RECORDS SUPPLIED:
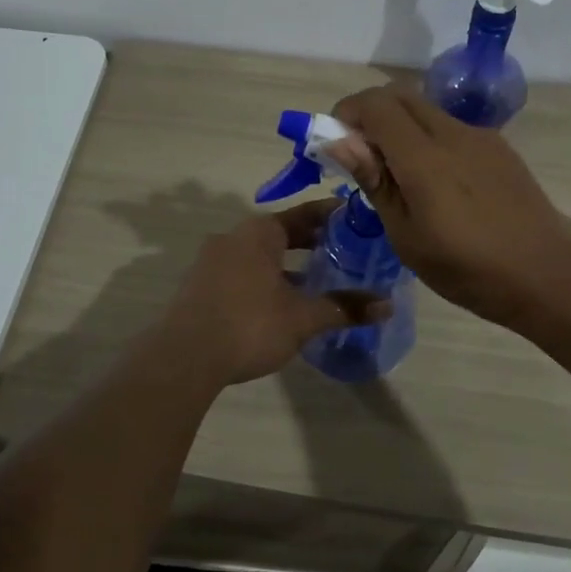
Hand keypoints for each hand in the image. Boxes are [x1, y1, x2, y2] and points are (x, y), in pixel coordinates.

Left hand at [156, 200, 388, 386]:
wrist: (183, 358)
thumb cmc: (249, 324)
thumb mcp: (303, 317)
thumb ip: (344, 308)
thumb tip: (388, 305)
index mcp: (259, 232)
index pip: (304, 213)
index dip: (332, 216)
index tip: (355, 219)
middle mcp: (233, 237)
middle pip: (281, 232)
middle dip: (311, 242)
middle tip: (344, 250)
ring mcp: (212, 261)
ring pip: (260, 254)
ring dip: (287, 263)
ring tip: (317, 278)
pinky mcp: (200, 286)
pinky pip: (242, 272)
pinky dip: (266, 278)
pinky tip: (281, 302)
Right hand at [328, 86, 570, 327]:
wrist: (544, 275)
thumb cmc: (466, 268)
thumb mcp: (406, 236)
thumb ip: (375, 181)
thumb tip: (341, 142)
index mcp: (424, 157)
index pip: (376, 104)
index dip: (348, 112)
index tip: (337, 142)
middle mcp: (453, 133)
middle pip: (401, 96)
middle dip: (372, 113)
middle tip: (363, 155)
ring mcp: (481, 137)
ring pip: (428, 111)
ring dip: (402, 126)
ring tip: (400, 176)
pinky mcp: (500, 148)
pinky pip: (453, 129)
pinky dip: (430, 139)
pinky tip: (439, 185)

WHAT IS EXPECTED: Your answer must be the lines from the one holding "index tip: (337, 142)" to the end of the listing above, exactly as written and nothing else.

WRITTEN SOLUTION:
index tip: (337, 142)
middle mcp: (453, 133)
middle pip: (401, 96)
middle dip: (372, 113)
middle tip: (363, 155)
ring mcp: (481, 137)
ring pip: (428, 111)
ring dip: (402, 126)
ring tip: (400, 176)
pinky mcp: (500, 148)
pinky pip: (453, 129)
pinky dip: (430, 139)
pinky tip: (439, 185)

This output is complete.